The idea, Waltz said, is to engage the community and that even seemingly small incidents of prejudice or somebody “spewing racial hatred” are worth addressing.
Recently one woman wearing a hijab walking near a local restaurant had someone passing in a vehicle shout at her “go home.”
Her response: “You mean five minutes from here?”
Another elderly woman was accosted in the grocery store.
Actions need not lead to legal action, he said. Rather they help to spot more widespread issues that need to be addressed.
“We make sure everybody has a voice in the community,” Waltz said.
Also representing Canton, where a Not In Our Town group was recently formed, was Library Director Eva Davis.
The library, she said, is a neutral place where all are welcome. While Canton’s population is 30 percent minority, half the library’s patrons are minority.
The library offers a place people can meet, and share their concerns. People realize they have the same hopes and dreams for themselves and their families.
Khani Begum, who has taught English literature at BGSU for 26 years, has long incorporated books by Indian, Muslim or Middle Eastern writers in her courses.
Before 9/11, she said, she offered a course on Middle Eastern women writers. The course addressed the sensitive subject of women wearing the veil.
Two Iraqi women, twins, were enrolled in the course. One of the women wore her hijab, the other didn’t. “They were able to help me teach,” Begum said, about the philosophy and rationale behind wearing the hijab.
“When students encounter students from diverse parts of the country or diverse parts of the world, who have different religious or cultural perspectives, that’s a better way for them to learn. The resistance is not as strong as when one person comes in as the teacher and tries to teach them.”
They respond to that as teaching handed down from the ivory tower. “These women saying that this is Islam to them makes a bigger impact on them.”

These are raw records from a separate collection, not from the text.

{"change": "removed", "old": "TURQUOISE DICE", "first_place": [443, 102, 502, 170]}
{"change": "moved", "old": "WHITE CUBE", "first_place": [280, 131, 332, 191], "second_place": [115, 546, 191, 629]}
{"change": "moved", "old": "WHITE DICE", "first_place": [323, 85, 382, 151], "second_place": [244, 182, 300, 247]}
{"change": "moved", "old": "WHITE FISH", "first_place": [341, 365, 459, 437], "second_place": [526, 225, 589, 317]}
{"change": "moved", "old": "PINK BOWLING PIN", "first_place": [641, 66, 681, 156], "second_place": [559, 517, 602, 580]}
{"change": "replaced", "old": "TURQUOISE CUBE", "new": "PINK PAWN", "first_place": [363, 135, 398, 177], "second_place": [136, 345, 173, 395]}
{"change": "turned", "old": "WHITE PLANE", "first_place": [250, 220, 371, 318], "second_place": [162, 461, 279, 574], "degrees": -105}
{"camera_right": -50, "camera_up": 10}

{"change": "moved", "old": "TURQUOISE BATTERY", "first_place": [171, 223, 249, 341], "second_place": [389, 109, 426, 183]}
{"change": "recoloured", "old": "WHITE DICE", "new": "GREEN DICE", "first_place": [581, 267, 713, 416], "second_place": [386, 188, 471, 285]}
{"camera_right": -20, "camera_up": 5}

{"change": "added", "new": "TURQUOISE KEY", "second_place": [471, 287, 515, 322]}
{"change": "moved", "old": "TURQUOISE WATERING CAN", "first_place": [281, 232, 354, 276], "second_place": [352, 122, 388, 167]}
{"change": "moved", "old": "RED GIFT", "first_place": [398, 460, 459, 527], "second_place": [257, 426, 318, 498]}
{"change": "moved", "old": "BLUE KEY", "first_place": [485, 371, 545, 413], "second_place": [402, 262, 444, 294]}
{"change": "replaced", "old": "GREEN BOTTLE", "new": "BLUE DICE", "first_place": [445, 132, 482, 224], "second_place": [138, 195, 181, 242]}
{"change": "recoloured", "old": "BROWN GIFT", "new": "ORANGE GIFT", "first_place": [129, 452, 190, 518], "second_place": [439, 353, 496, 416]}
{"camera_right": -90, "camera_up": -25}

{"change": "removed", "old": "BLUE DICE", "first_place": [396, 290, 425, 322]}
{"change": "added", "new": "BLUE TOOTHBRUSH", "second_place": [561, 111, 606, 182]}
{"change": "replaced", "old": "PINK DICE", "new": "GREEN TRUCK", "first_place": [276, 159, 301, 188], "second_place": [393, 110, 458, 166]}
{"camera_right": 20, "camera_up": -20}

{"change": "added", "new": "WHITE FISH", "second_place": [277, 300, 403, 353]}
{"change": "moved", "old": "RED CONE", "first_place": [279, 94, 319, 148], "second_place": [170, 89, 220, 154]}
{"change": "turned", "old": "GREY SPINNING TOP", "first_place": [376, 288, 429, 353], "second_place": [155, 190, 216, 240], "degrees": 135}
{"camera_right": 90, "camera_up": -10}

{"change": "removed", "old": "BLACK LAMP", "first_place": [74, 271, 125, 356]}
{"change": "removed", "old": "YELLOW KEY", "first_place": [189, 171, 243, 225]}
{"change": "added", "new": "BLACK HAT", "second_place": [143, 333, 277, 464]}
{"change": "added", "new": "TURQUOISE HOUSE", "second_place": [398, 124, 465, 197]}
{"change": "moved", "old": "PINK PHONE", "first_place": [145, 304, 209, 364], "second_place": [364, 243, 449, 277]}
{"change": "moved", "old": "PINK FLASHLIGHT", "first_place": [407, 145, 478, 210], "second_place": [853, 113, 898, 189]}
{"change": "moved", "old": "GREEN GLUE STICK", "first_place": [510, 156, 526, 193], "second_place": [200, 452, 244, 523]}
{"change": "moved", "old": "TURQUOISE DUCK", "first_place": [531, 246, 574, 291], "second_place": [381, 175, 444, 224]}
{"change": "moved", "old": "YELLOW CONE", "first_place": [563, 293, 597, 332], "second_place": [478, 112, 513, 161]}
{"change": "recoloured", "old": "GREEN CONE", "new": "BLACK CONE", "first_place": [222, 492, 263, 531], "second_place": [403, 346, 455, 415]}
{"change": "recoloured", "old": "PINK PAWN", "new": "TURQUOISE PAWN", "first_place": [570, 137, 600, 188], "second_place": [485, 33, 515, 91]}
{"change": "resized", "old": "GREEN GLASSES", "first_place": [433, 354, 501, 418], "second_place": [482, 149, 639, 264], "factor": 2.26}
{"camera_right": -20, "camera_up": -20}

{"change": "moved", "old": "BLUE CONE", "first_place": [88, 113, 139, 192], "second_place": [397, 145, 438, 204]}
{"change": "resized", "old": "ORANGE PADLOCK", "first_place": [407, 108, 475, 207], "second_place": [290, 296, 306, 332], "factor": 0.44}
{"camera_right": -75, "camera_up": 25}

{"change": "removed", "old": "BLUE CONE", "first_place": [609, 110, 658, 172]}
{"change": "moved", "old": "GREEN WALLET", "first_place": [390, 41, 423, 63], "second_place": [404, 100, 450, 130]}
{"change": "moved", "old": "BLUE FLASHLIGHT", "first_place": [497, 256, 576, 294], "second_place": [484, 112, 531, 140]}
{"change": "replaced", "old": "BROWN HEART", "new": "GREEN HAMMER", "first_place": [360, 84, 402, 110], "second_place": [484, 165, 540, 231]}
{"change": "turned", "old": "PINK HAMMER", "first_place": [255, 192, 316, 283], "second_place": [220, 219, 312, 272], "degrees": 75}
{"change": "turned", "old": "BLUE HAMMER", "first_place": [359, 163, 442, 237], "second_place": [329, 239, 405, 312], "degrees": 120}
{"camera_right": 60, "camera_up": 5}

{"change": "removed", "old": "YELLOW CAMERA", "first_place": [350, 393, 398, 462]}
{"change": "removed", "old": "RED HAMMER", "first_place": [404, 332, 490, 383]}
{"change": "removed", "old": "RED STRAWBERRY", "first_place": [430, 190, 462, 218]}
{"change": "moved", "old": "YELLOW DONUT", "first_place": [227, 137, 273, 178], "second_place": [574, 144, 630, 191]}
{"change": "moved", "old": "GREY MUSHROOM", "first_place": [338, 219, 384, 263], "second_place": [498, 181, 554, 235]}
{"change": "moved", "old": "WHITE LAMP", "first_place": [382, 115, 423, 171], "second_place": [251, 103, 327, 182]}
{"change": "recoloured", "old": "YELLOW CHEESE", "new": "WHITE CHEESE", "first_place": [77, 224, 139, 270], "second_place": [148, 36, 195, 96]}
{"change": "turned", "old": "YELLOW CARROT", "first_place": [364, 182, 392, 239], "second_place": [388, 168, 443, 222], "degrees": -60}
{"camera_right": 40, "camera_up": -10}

Panel attendee Jarvis Hill, from Northwood, said in his travels and study, he knows that Mohammed, the founder of Islam, wanted to bring peace to warring tribes. ISIS, he said, represents a resurgence of that “tribal warfare.”
“ISIS hates the Muslim who don’t practice their flavor of Islam more than they hate non-Muslims,” Kadri said. ISIS has killed more Muslims than non-Muslims.
Another attendee praised local business owner So Shaheen for his efforts to help a family recently immigrated to the United States from Peru. He gave the father a job and lent the family a car among other acts of assistance.
Shaheen said that the charity done by Muslims in the community is often lost.
“Whenever you hear Islam the image is ISIS with a knife on someone’s neck,” said Shaheen who owns Southside 6 in Bowling Green.
“Nobody focuses on the charity we do. … Nobody looks at us as individuals and what good we do in the community.”
Not In Our Town will present another panel on Islamophobia Feb. 9 at 6:30 p.m. in the atrium of the Wood County Public Library in Bowling Green.